By James Davey
LONDON (Reuters) – Britain’s supermarkets suffered a slow start to 2020 as shoppers embraced the “Dry January” and “Veganuary” campaigns to shun alcohol and meat, industry data showed on Tuesday.
Market researcher Kantar said total UK grocery sales rose just 0.3% in the 12 weeks to Jan. 26, with the traditional “big four” supermarket groups all seeing year-on-year sales declines.
“Many people start the year with good intentions and pledges to make healthier choices following the excesses of the festive period,” said Fraser McKevitt, head of retail and consumer insight at Kantar.
The researcher said No. 2 player Sainsbury’s <SBRY.L>, which last month named a new CEO, was the least worst performer of the big four with a sales decline of 0.6%.
“While still declining, Sainsbury’s performance is improving, and online sales were a bright spot – growing by 7% year on year,” said Kantar.
Industry leader Tesco <TSCO.L>, Walmart-owned <WMT.N> Asda and Morrisons <MRW.L> saw sales falls of 0.9%, 2.2% and 3.0% respectively.
All of the big four continued to lose market share to German-owned discounters Aldi [ALDIEI.UL] and Lidl, whose sales rose 5.7% and 11.1% respectively, giving them a combined market share of 13.8%. Unlike the big four they are continuing to open lots of new stores.
Kantar said online supermarket Ocado <OCDO.L> was Britain’s fastest growing grocer, with sales up 11.2%.

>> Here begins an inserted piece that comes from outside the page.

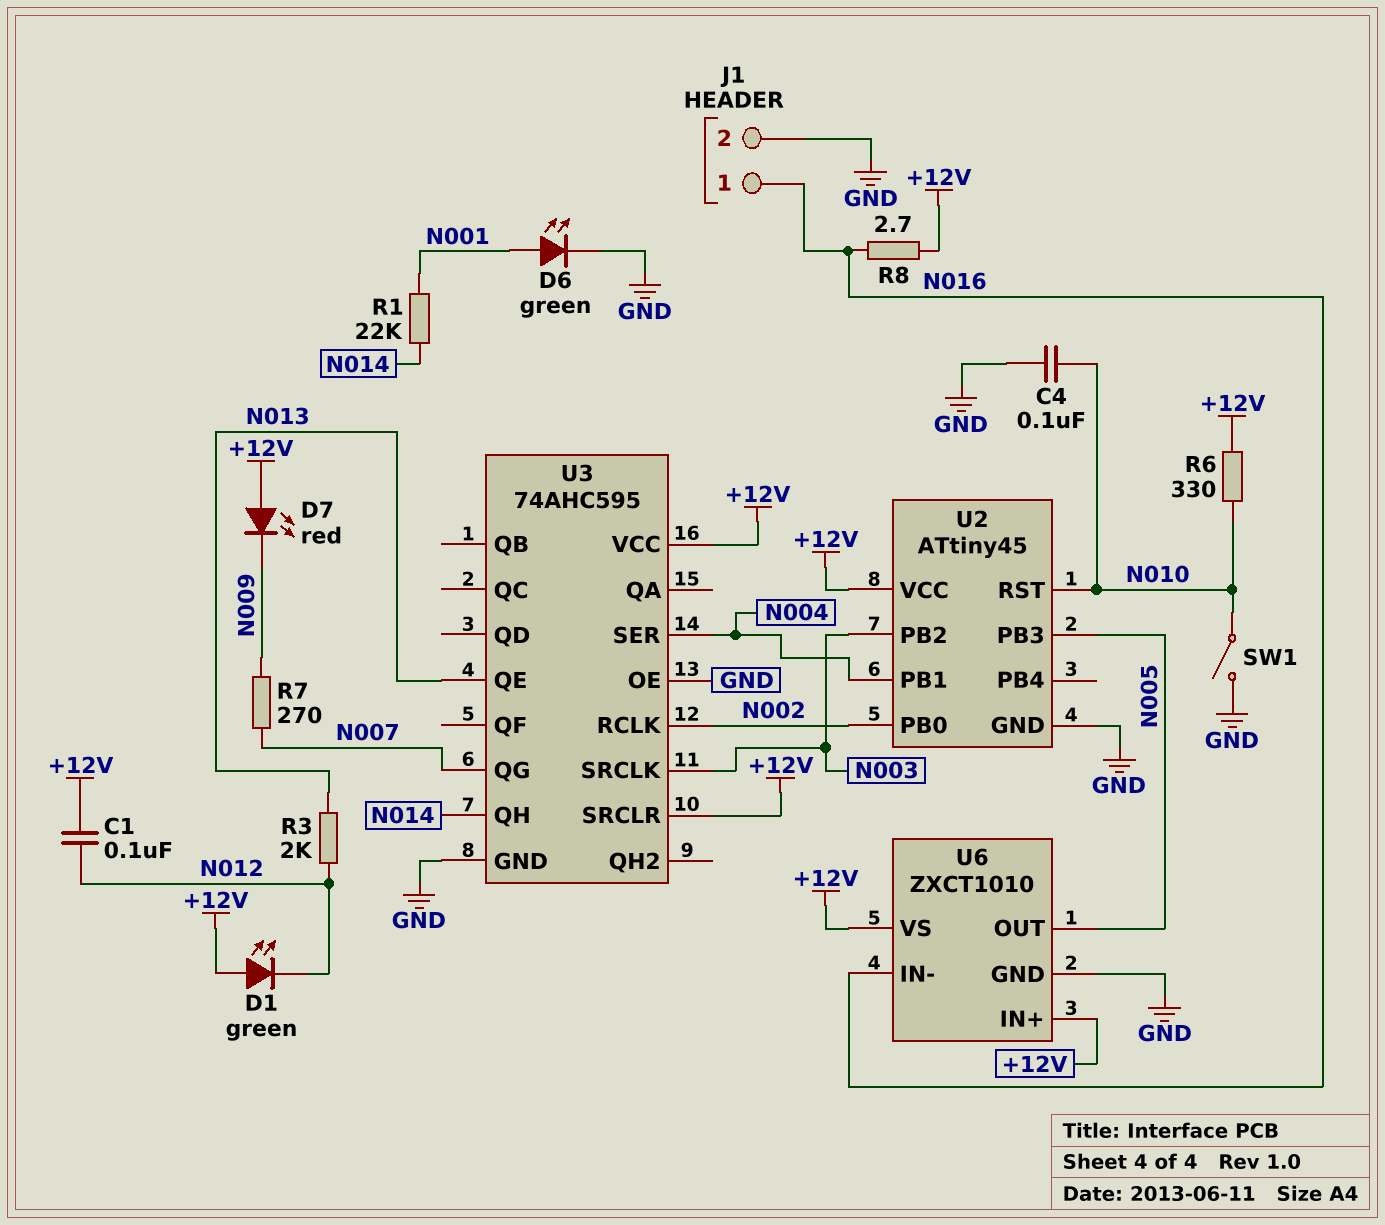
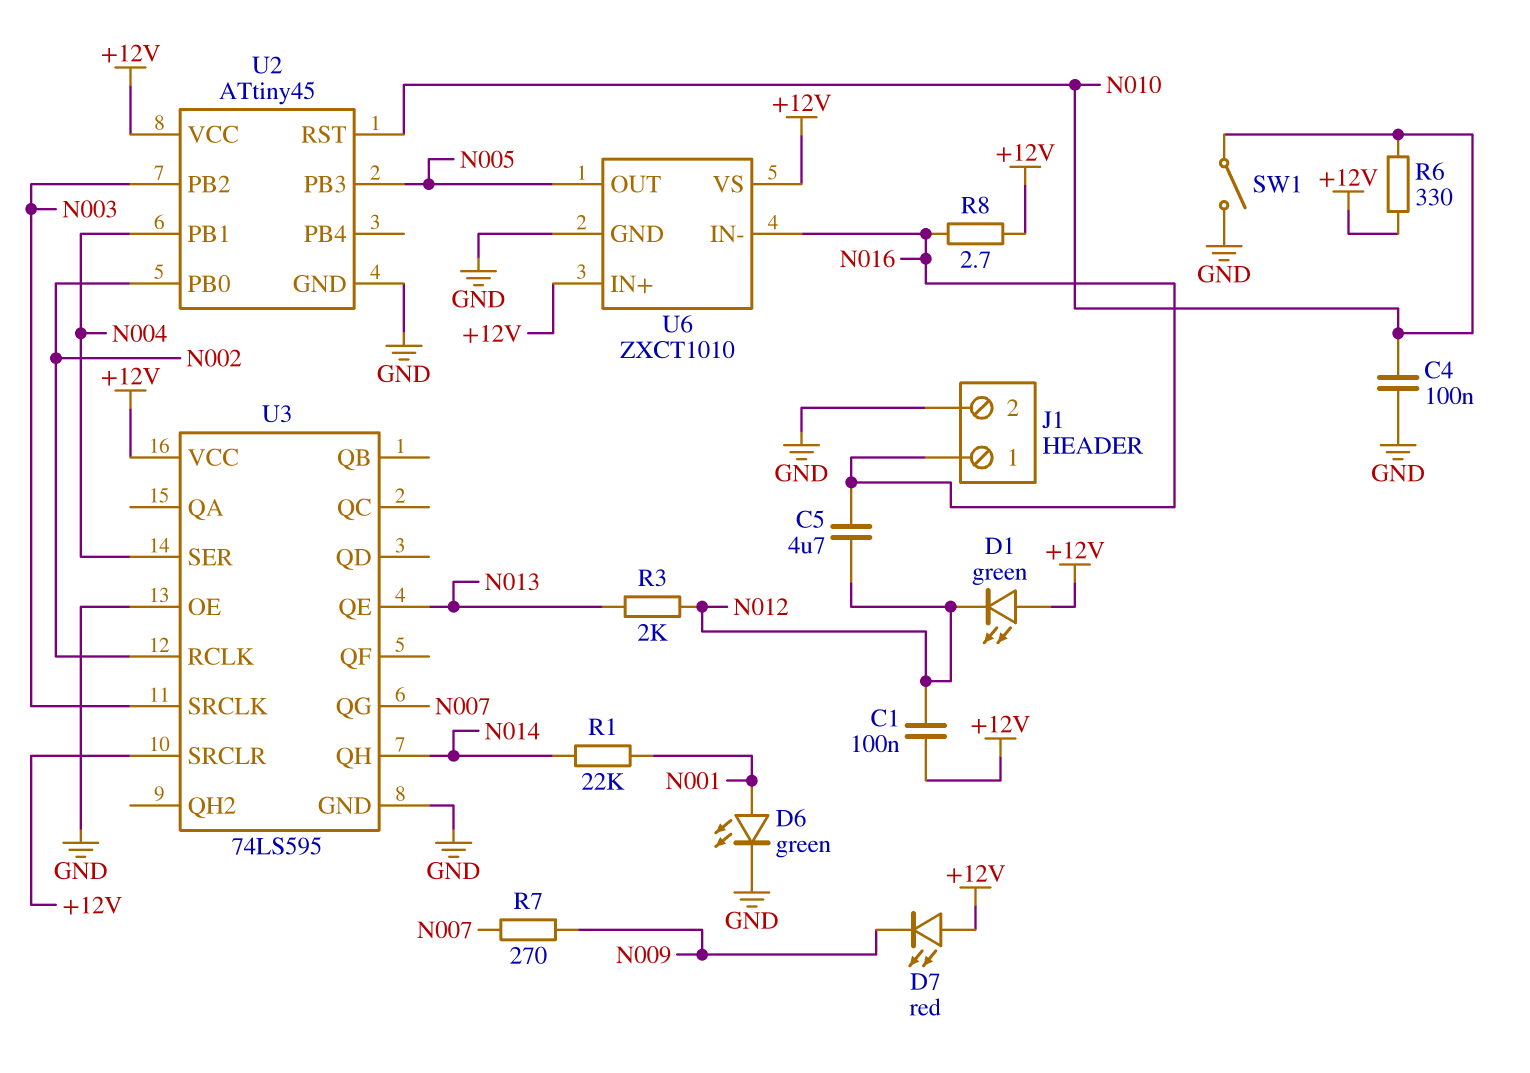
C5: none -> 4.7uF (N012, N016)
U3: 74AHC595 -> 74LS595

Shares in Sainsbury’s were up 1.1% at 0906 GMT, Tesco was up 0.7% and Morrisons was up 1.2%. The FTSE 100 index was up 1.5%.
Last month, Tesco, Sainsbury’s and Morrisons all reported subdued Christmas trading, blaming a tough consumer backdrop.
Kantar said grocery inflation was 1.0% over the 12 weeks. Prices are rising fastest in categories such as bacon, sausages and cooked meat, while falling in butter and fresh poultry.